Even with a powerful set of motion generators, a challenge remains to provide effective and easily learned user interfaces to control, manipulate and animate virtual humans. Interactive point and click systems such as Jack \ work now, but with a cost in user learning and menu traversal. Such interfaces decouple the human participant's instructions and actions from the avatar through a narrow and ad hoc communication channel of hand and finger motions. A direct programming interface, while powerful, must be rejected as as off-line method that moreover requires specialized computer programming understanding and expertise. The option that remains is a language-based interface.

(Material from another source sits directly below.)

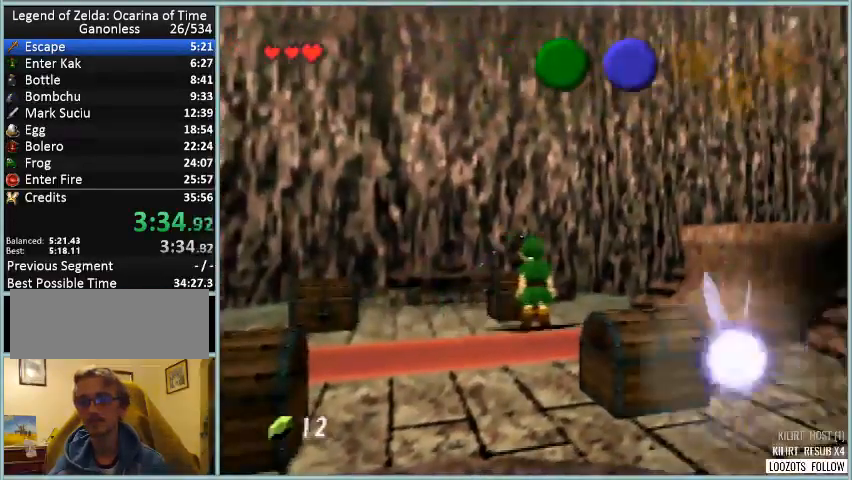
{"buttons": [], "left_stick": "down-left", "events": [[126, "left_stick", "left"], [292, "left_stick", "down-left"]]}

Perhaps not surprisingly, instructions for people are given in natural language augmented with graphical diagrams and occasionally, animations. Recipes, instruction manuals, and interpersonal conversations use language as the medium for conveying process and action. While our historic interest in instructions has been on creating animations from instructions [5,3,45], we have recently begun to examine the inverse process, namely, generating text from the PaT-Net representations of animations. The purpose is primarily to help automate the production of aircraft maintenance instruction orders (manuals) in conjunction with the animation of the tasks themselves. The expectation is that the synthesized text material ought to reflect the proper execution of the tasks (which can be visually verified through the animation) and will have consistency across the entire document. By the same principles, being able to process the textual instructions will aid in discovering ambiguities, omitted steps, or inappropriate terminology.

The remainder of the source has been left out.